John Wilkes went to the Masury Post Office one day and saw a free library posted outside the door.
“I’m like, ‘Oh, man, I love that,” Wilkes said, and he told Postmaster Danelle Just, “I want one.”
Well, he got one, in a way.
A couple days later, Just called Wilkes and told him that the library was built in honor of his wife, Rachelle A. Campbell-Wilkes, who died unexpectedly Sept. 6 at age 50. Campbell-Wilkes had been a rural mail carrier for 22 years. She delivered in Brookfield, but was stationed in Masury.
Just said she knew reading was a passion for Campbell-Wilkes, making the free library an appropriate remembrance.
“My wife loved the library – she loved books,” Wilkes said, particularly cookbooks and scary stories. “Her and my kids were up there every week at the library.”
Campbell-Wilkes, a mother of four, with two still at home, mostly visited the Brookfield Branch of the Warren-Trumbull County Public Library, but also went to other branches within the system.
“My wife hit them all,” Wilkes said. “She just loved books.”
Retired postal service employee Ray Giancola built the library, which was decorated by the entire Masury Post office staff, Just said.
“It is open and available to the public, to anyone,” Just said, when asked how a free library works. “You can take a book for free, at no cost. Leave a book, if you have one to donate for others to enjoy. It is available 24/7.”
The library opened Dec. 22 and was cleaned out the first week.
“Somebody put some plush animals in there, which was kind of a surprise,” Just said. “The whole thing cleared. They took all the books and we just stocked it up again.”
Since then, community members also have added books.
“It’s something that reminds us daily of her, and her spunk for life,” Just said. “She was always positive and thoughtful and caring of others.”

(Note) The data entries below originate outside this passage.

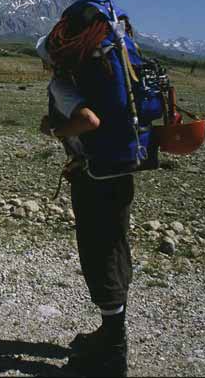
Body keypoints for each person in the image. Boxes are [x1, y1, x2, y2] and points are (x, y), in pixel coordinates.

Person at [36, 33, 132, 377]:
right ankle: (110, 333)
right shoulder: (94, 78)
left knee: (98, 255)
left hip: (93, 177)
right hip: (119, 172)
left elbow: (90, 121)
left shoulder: (63, 85)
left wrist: (56, 130)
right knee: (116, 249)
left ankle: (112, 356)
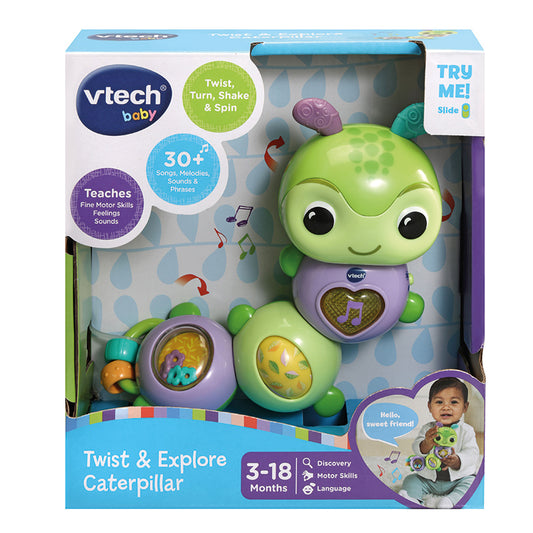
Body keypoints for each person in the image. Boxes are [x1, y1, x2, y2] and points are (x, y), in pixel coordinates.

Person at [399, 377, 479, 508]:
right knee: (411, 479)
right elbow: (416, 447)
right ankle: (413, 499)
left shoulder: (467, 430)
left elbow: (472, 453)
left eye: (453, 402)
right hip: (429, 480)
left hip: (458, 480)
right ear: (430, 406)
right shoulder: (428, 429)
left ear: (465, 407)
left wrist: (458, 460)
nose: (446, 407)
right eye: (439, 402)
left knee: (472, 482)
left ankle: (449, 501)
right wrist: (426, 443)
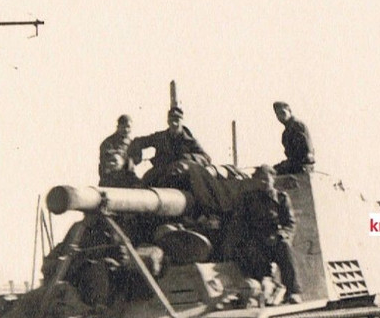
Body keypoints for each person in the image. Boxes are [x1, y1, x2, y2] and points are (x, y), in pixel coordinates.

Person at [224, 165, 303, 303]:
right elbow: (239, 223)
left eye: (266, 179)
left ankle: (293, 291)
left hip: (275, 240)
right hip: (256, 240)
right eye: (259, 179)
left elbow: (290, 223)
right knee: (251, 252)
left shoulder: (281, 198)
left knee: (285, 248)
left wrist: (281, 235)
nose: (263, 182)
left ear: (273, 179)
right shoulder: (248, 199)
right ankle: (263, 288)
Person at [128, 104, 212, 185]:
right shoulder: (160, 137)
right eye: (171, 120)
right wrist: (136, 158)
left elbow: (206, 158)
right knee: (144, 184)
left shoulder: (189, 141)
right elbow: (138, 142)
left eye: (177, 120)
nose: (174, 123)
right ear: (168, 121)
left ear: (181, 121)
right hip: (159, 172)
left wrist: (186, 158)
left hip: (180, 175)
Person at [272, 101, 315, 174]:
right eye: (278, 114)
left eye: (283, 113)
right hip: (296, 163)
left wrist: (287, 164)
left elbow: (304, 150)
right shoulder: (286, 132)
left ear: (290, 112)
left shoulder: (297, 125)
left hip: (302, 164)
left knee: (270, 172)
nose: (280, 116)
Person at [98, 114, 139, 187]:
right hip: (111, 179)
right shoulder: (108, 143)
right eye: (123, 126)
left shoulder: (132, 143)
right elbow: (110, 160)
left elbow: (137, 160)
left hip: (129, 178)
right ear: (118, 127)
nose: (126, 130)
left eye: (128, 127)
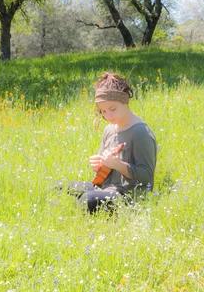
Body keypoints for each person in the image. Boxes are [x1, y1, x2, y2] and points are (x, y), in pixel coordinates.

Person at [67, 72, 157, 212]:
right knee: (59, 187)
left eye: (112, 109)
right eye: (103, 111)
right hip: (104, 187)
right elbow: (104, 170)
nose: (108, 115)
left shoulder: (141, 132)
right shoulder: (109, 130)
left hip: (126, 195)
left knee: (87, 200)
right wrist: (98, 166)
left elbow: (146, 177)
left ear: (124, 101)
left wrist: (119, 165)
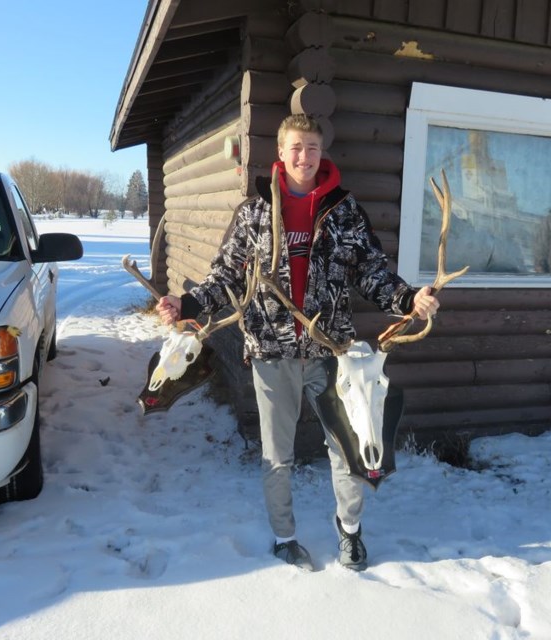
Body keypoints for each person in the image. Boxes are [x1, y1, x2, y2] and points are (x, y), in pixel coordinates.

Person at [155, 114, 440, 572]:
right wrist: (186, 305)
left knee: (348, 448)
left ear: (320, 152)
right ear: (281, 153)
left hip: (332, 354)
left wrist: (409, 298)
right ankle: (284, 536)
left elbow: (372, 274)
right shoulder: (253, 213)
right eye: (295, 147)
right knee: (277, 456)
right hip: (270, 351)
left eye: (311, 147)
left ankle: (349, 533)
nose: (303, 156)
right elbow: (224, 276)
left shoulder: (345, 210)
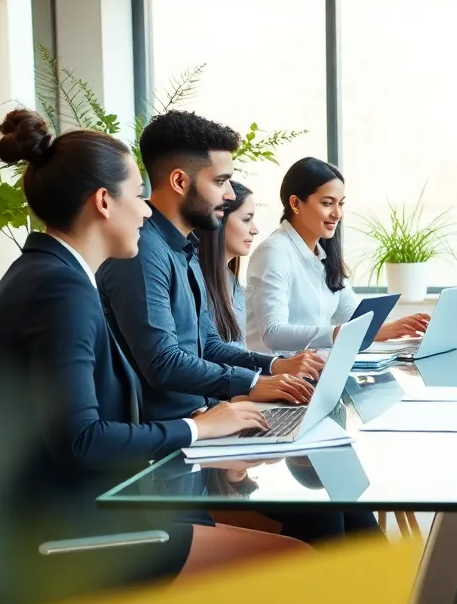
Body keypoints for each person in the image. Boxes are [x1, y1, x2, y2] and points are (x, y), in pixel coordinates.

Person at [0, 109, 309, 604]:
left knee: (295, 535)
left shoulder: (50, 274)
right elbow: (81, 442)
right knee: (298, 562)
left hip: (81, 515)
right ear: (104, 202)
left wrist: (211, 436)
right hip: (62, 548)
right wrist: (198, 430)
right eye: (137, 197)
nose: (148, 213)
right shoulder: (59, 290)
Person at [98, 110, 323, 424]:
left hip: (202, 418)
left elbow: (210, 345)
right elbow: (164, 363)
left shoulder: (186, 248)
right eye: (221, 181)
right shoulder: (142, 251)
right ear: (179, 181)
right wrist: (253, 384)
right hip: (170, 439)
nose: (229, 195)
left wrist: (272, 369)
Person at [245, 157, 430, 352]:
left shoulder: (324, 255)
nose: (338, 213)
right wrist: (339, 333)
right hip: (278, 375)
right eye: (327, 203)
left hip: (318, 368)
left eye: (340, 204)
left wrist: (396, 328)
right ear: (296, 204)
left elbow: (352, 317)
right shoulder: (273, 253)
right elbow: (274, 334)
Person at [195, 180, 258, 350]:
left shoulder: (231, 281)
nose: (255, 230)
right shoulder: (197, 281)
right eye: (246, 219)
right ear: (219, 219)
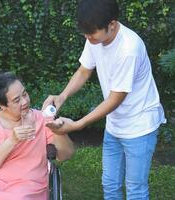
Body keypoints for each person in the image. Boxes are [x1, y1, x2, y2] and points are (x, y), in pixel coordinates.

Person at [42, 0, 166, 199]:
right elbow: (84, 71)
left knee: (135, 189)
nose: (87, 37)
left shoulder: (128, 49)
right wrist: (62, 95)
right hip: (115, 124)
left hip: (140, 126)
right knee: (110, 183)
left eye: (91, 33)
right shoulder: (95, 38)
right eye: (85, 33)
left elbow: (116, 98)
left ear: (112, 25)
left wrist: (78, 125)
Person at [0, 72, 74, 200]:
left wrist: (59, 132)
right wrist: (12, 140)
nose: (25, 101)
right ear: (2, 105)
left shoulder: (43, 120)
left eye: (25, 93)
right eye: (17, 100)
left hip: (27, 184)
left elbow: (66, 155)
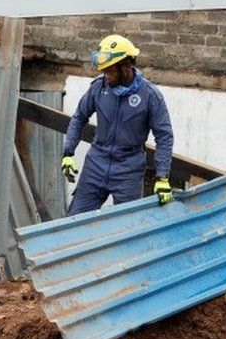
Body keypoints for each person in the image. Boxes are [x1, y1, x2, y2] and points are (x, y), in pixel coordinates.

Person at [61, 34, 174, 216]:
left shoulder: (150, 96)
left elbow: (164, 136)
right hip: (96, 163)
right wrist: (68, 152)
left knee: (127, 225)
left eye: (110, 71)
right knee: (74, 220)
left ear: (126, 66)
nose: (106, 76)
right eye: (104, 71)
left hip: (129, 169)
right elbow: (79, 117)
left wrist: (162, 177)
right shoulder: (99, 87)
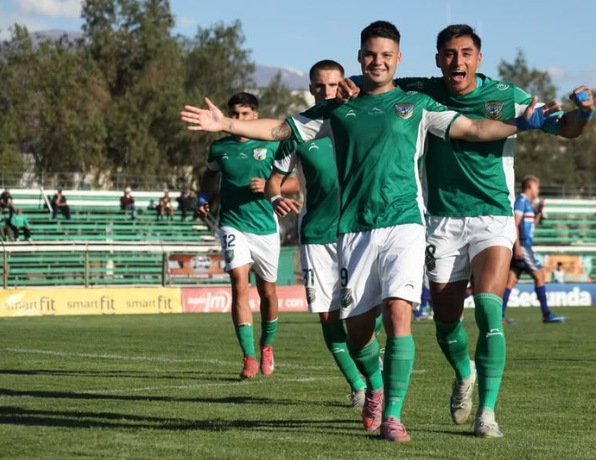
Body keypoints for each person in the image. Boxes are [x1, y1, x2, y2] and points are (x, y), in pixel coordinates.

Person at [181, 20, 559, 442]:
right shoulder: (338, 107)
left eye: (386, 55)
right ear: (359, 59)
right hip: (354, 230)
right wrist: (226, 125)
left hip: (407, 225)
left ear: (398, 59)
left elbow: (475, 129)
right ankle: (375, 387)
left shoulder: (416, 104)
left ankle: (393, 415)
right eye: (369, 54)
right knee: (359, 330)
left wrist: (525, 124)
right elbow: (278, 130)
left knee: (400, 315)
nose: (377, 61)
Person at [339, 23, 593, 438]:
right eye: (449, 54)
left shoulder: (507, 97)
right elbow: (372, 82)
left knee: (490, 308)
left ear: (478, 57)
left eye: (466, 53)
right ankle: (465, 374)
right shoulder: (420, 91)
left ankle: (487, 413)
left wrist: (583, 115)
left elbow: (562, 128)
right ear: (439, 60)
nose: (458, 61)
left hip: (492, 216)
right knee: (445, 323)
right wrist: (347, 86)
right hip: (440, 220)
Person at [264, 59, 375, 411]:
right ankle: (359, 385)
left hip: (359, 229)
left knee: (366, 312)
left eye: (333, 85)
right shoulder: (299, 129)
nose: (327, 92)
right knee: (328, 315)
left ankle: (376, 375)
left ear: (343, 84)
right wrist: (277, 197)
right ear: (311, 88)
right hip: (316, 234)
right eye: (320, 86)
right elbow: (274, 179)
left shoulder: (361, 119)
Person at [195, 92, 292, 380]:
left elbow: (295, 180)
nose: (238, 120)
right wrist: (204, 197)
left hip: (265, 226)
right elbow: (209, 176)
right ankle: (249, 356)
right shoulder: (219, 147)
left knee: (268, 292)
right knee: (239, 284)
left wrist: (271, 185)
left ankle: (266, 346)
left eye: (245, 115)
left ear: (256, 115)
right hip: (231, 223)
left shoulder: (272, 143)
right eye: (234, 115)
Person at [502, 176, 566, 327]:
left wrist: (539, 211)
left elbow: (532, 224)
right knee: (540, 275)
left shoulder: (529, 205)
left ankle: (500, 315)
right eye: (537, 187)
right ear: (530, 186)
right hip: (523, 245)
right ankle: (546, 314)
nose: (539, 190)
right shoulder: (521, 201)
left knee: (511, 281)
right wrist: (517, 246)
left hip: (524, 245)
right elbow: (515, 224)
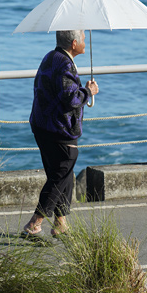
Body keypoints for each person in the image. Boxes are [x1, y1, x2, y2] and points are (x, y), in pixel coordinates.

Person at [22, 29, 99, 239]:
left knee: (63, 175)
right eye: (83, 39)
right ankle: (34, 224)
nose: (85, 42)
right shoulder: (65, 64)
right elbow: (70, 99)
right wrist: (88, 91)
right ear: (74, 43)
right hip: (58, 128)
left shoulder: (51, 57)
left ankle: (61, 223)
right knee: (59, 176)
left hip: (42, 124)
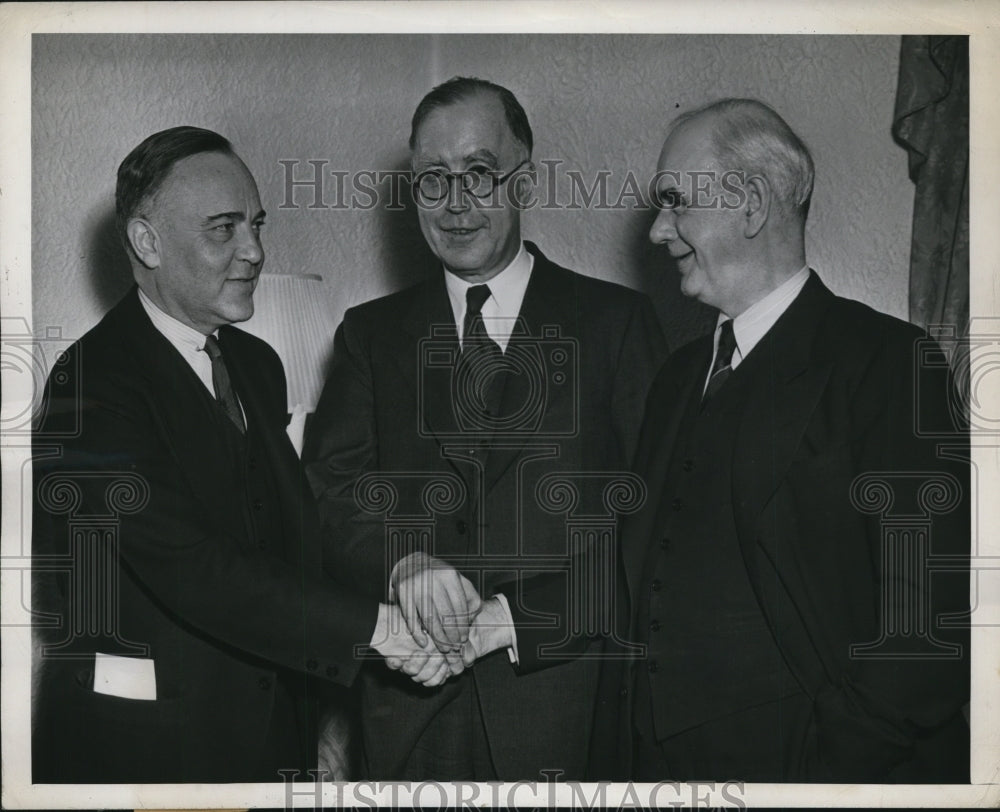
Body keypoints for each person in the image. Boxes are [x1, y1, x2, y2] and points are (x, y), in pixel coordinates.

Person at [31, 126, 457, 784]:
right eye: (223, 229)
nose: (254, 251)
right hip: (144, 755)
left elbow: (292, 543)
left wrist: (326, 715)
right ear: (146, 242)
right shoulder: (90, 386)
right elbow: (193, 568)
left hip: (266, 744)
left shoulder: (254, 364)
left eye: (256, 224)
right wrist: (380, 631)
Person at [304, 77, 667, 780]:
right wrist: (401, 563)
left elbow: (650, 533)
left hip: (564, 709)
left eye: (479, 172)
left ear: (523, 182)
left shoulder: (616, 326)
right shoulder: (370, 335)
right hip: (410, 716)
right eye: (433, 180)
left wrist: (516, 618)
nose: (456, 203)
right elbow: (328, 495)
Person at [612, 98, 969, 782]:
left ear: (748, 204)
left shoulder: (890, 363)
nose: (659, 231)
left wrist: (824, 772)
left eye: (675, 203)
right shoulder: (678, 376)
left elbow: (928, 627)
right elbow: (634, 572)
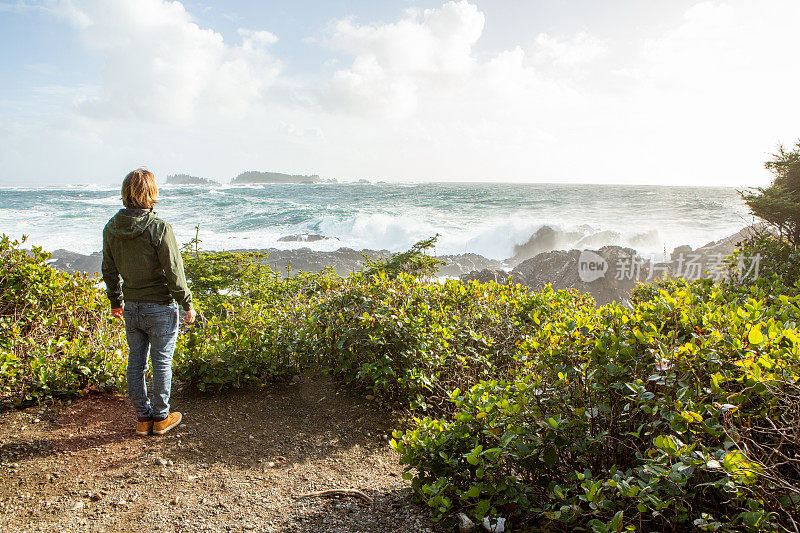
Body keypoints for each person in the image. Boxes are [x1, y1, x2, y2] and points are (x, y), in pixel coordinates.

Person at [101, 169, 196, 436]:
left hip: (131, 307)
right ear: (151, 193)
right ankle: (161, 417)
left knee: (136, 363)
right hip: (160, 307)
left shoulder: (111, 228)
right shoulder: (159, 227)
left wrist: (116, 302)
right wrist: (187, 304)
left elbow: (109, 270)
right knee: (161, 362)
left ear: (126, 192)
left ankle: (143, 419)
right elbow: (174, 271)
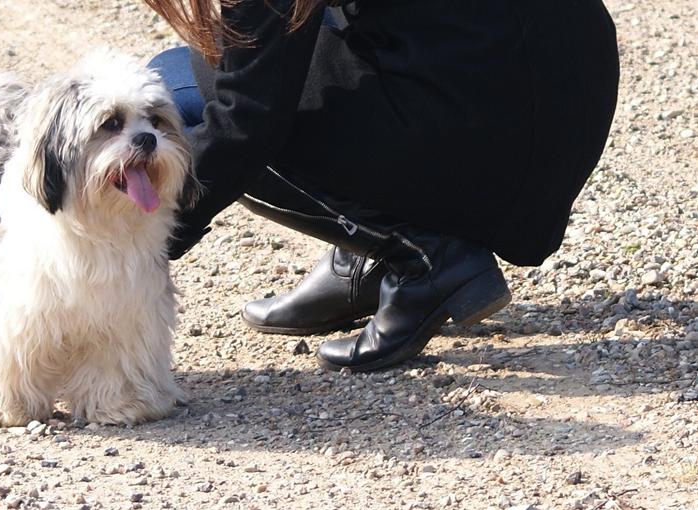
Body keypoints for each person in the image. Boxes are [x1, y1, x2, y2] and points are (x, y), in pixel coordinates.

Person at [142, 0, 619, 372]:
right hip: (571, 88)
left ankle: (425, 256)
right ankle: (359, 257)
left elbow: (246, 120)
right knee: (269, 55)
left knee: (177, 97)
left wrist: (139, 244)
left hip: (492, 118)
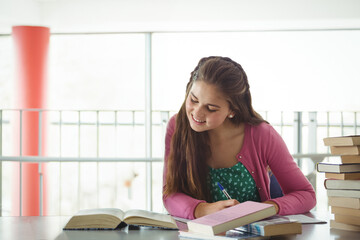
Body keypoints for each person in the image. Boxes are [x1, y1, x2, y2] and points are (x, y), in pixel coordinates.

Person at [162, 56, 316, 220]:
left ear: (232, 110)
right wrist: (201, 210)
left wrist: (264, 208)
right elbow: (170, 194)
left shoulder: (262, 135)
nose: (197, 113)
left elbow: (306, 195)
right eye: (193, 100)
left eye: (211, 108)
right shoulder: (176, 126)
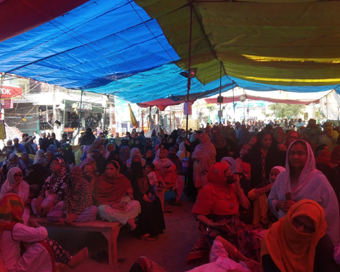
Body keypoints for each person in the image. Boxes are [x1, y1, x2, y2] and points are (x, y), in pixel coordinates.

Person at [268, 140, 340, 245]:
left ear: (308, 156)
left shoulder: (318, 179)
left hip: (311, 238)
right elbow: (271, 199)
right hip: (285, 232)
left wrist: (300, 209)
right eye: (292, 153)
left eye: (300, 153)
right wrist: (280, 204)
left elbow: (330, 211)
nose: (295, 157)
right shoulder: (281, 178)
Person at [192, 163, 263, 262]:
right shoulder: (207, 190)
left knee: (252, 243)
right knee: (229, 247)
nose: (231, 176)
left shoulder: (232, 187)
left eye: (231, 173)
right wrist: (211, 224)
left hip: (234, 222)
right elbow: (198, 214)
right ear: (219, 175)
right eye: (228, 174)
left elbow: (246, 206)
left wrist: (238, 187)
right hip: (216, 223)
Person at [0, 193, 89, 272]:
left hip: (6, 267)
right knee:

“She had the biggest heart of anybody I’ve ever met,” said Wilkes, Campbell-Wilkes’ husband of 13 years. “She would give the shirt off her back. She’s do anything for everybody. She was funny, she loved to laugh a lot. She was a great person to be around. Everybody loved being around her.”
And, she loved being a mail carrier.
“Everywhere you work, you have your ups and downs,” Wilkes said, “but, mostly, that was her way to get away.”